Bitcoin’s Increased Acceptance Fuels Record High
For many people, 2020 will be a year to forget – but even in a global pandemic there are winners and losers.
Tech giants Apple, Amazon and Microsoft posted huge growth, with Apple becoming the world’s first ever $2 trillion company. Microsoft’s Teams communications app rivalled the ubiquitous Zoom with 75m people using it in April – and their Xbox Live gaming service saw an unprecedented 90m users in the same month. Both of these record breaking figures were fuelled entirely by demand due to pandemic restrictions and people being at home rather than at work.
Elsewhere, Netflix doubled its subscribers, Shopify overtook eBay as the second biggest ecommerce group (behind Amazon) and PayPal rolled out its contactless payment service capitalising on a huge demand for goods payment that might once have been paid for with cash.
But PayPal also made another change in 2020 – it entered the cryptocurrency market. In a move that highlights the gradual acceptance of virtual currency by major financial players, the company announced its customers will be allowed to buy and sell Bitcoin and other cryptocurrencies using their PayPal account.
This announcement, alongside a pandemic-enforced sea change in the attitudes of investors, meant that Bitcoin surged to its highest ever value at the end of November – a remarkable $19,920.53 per coin.
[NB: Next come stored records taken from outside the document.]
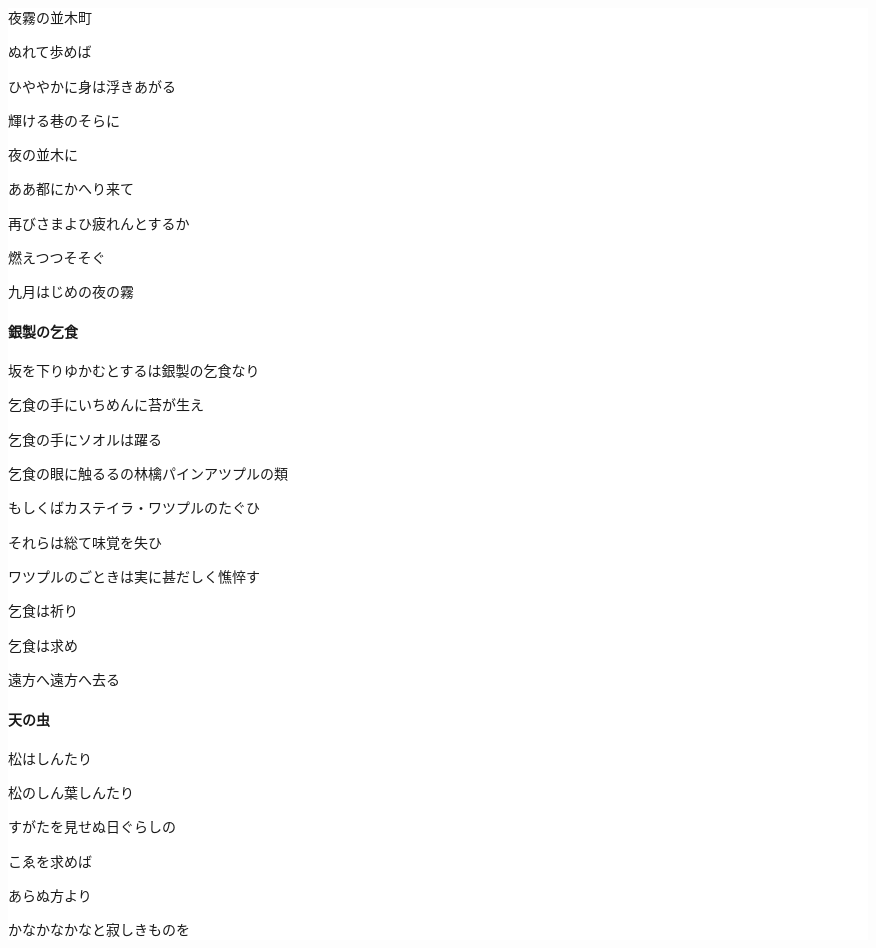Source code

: 夜霧の並木町

ぬれて歩めば

ひややかに身は浮きあがる

輝ける巷のそらに

夜の並木に

ああ都にかへり来て

再びさまよひ疲れんとするか

燃えつつそそぐ

九月はじめの夜の霧





#### 銀製の乞食




坂を下りゆかむとするは銀製の乞食なり

乞食の手にいちめんに苔が生え

乞食の手にソオルは躍る



乞食の眼に触るるの林檎パインアツプルの類

もしくばカステイラ・ワツプルのたぐひ

それらは総て味覚を失ひ

ワツプルのごときは実に甚だしく憔悴す

乞食は祈り

乞食は求め

遠方へ遠方へ去る





#### 天の虫




松はしんたり

松のしん葉しんたり

すがたを見せぬ日ぐらしの

こゑを求めば

あらぬ方より

かなかなかなと寂しきものを
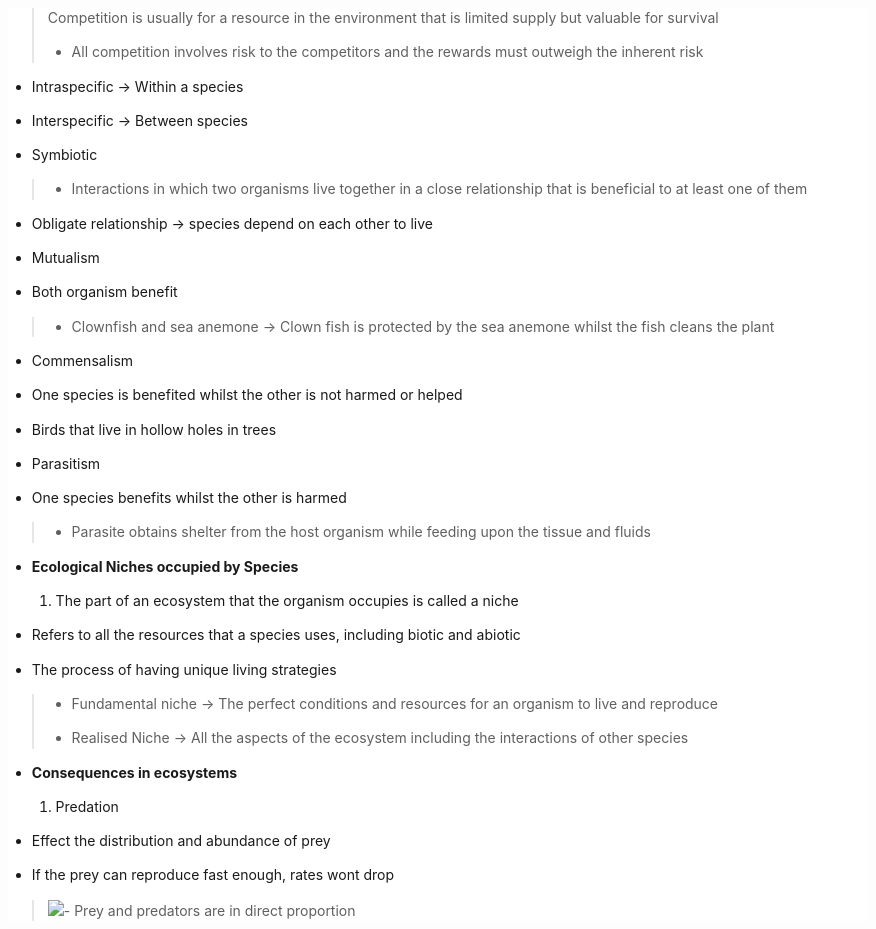 > Competition is usually for a resource in the environment that is
> limited supply but valuable for survival
>
> - All competition involves risk to the competitors and the rewards
> must outweigh the inherent risk

- Intraspecific → Within a species

- Interspecific → Between species

- Symbiotic

> - Interactions in which two organisms live together in a close
> relationship that is beneficial to at least one of them

- Obligate relationship → species depend on each other to live

- Mutualism

- Both organism benefit

> - Clownfish and sea anemone → Clown fish is protected by the sea
> anemone whilst the fish cleans the plant

- Commensalism

- One species is benefited whilst the other is not harmed or helped

- Birds that live in hollow holes in trees

- Parasitism

- One species benefits whilst the other is harmed

> - Parasite obtains shelter from the host organism while feeding upon
> the tissue and fluids

-   **Ecological Niches occupied by Species**

    1.  The part of an ecosystem that the organism occupies is called a
        niche

- Refers to all the resources that a species uses, including biotic and
abiotic

- The process of having unique living strategies

> - Fundamental niche → The perfect conditions and resources for an
> organism to live and reproduce
>
> - Realised Niche → All the aspects of the ecosystem including the
> interactions of other species

-   **Consequences in ecosystems**

    1.  Predation

- Effect the distribution and abundance of prey

- If the prey can reproduce fast enough, rates wont drop

> ![](/statically-image-cdn/uploads/prelimbio1/media/image47.jpg)- Prey and predators are in direct
> proportion
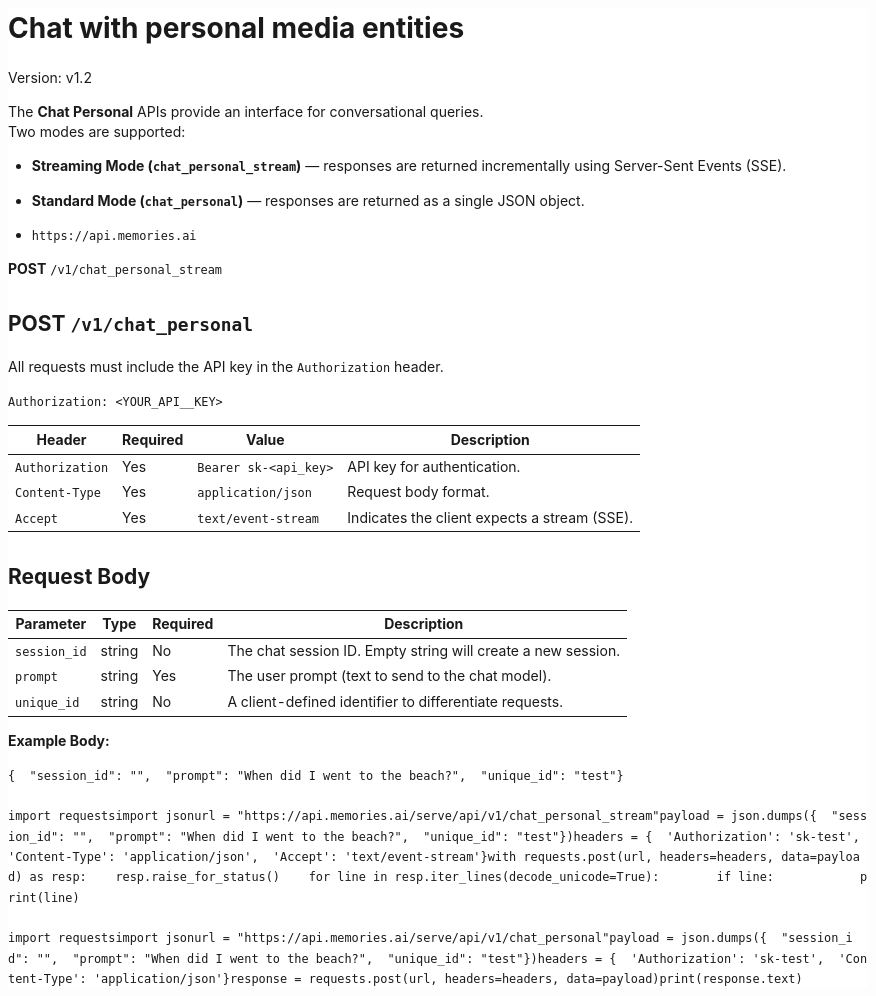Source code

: 
# Chat with personal media entities

Version: v1.2

The **Chat Personal** APIs provide an interface for conversational queries.  
Two modes are supported:

*   **Streaming Mode (`chat_personal_stream`)** — responses are returned incrementally using Server-Sent Events (SSE).
*   **Standard Mode (`chat_personal`)** — responses are returned as a single JSON object.

*   `https://api.memories.ai`

**POST** `/v1/chat_personal_stream`

## **POST** `/v1/chat_personal`[​]()

All requests must include the API key in the `Authorization` header.

    Authorization: <YOUR_API__KEY>

| Header | Required | Value | Description |
| --- | --- | --- | --- |
| `Authorization` | Yes | `Bearer sk-<api_key>` | API key for authentication. |
| `Content-Type` | Yes | `application/json` | Request body format. |
| `Accept` | Yes | `text/event-stream` | Indicates the client expects a stream (SSE). |

## Request Body[​]()

| Parameter | Type | Required | Description |
| --- | --- | --- | --- |
| `session_id` | string | No | The chat session ID. Empty string will create a new session. |
| `prompt` | string | Yes | The user prompt (text to send to the chat model). |
| `unique_id` | string | No | A client-defined identifier to differentiate requests. |

**Example Body:**

    {  "session_id": "",  "prompt": "When did I went to the beach?",  "unique_id": "test"}

    import requestsimport jsonurl = "https://api.memories.ai/serve/api/v1/chat_personal_stream"payload = json.dumps({  "session_id": "",  "prompt": "When did I went to the beach?",  "unique_id": "test"})headers = {  'Authorization': 'sk-test',  'Content-Type': 'application/json',  'Accept': 'text/event-stream'}with requests.post(url, headers=headers, data=payload) as resp:    resp.raise_for_status()    for line in resp.iter_lines(decode_unicode=True):        if line:            print(line)

    import requestsimport jsonurl = "https://api.memories.ai/serve/api/v1/chat_personal"payload = json.dumps({  "session_id": "",  "prompt": "When did I went to the beach?",  "unique_id": "test"})headers = {  'Authorization': 'sk-test',  'Content-Type': 'application/json'}response = requests.post(url, headers=headers, data=payload)print(response.text)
Safety first investors have mostly eschewed the volatile Bitcoin in the past – after all, following its previous high it plummeted to $3,300 – but news that Wall Street’s Guggenheim Partners are considering a $530m investment into a Bitcoin-related trust is among factors influencing investors towards Bitcoin buying and selling.
In short, the value of the currency has risen by around 170% in 2020.
Of course, Bitcoin and other cryptocurrencies remain speculative assets and people should never invest money they cannot afford – but what has in the past been more of a risk for professional traders to evaluate and, indeed, a place for them to look for a Bitcoin loophole is becoming more of an accepted part of the financial establishment.
Bitcoins and other cryptocurrencies are virtual tokens which work like all other currencies, including traditional ones and its value is determined by how much people are willing to exchange for it.
Virtual currencies are stored in a so-called ‘digital wallet’ on a computer and it is this people use to send or receive Bitcoins. The transactions are recorded in a public list called the ‘Blockchain’ – but whoever makes the transactions remains anonymous.
The Blockchain is a key asset in cryptocurrency’s overall acceptance – and critical to its broader use. But enthusiasts for cryptocurrency may have to accept certain conditions in order for Bitcoin and its ilk to be totally assimilated into the everyday financial makeup.
Having said that it is always worth remembering that it was essentially market demand that created the cryptocurrency in the beginning – and, as rival options such as Stablecoins come to the fore – it will be market demand that will determine whether Bitcoin continues its rollercoaster growth into 2021 and beyond.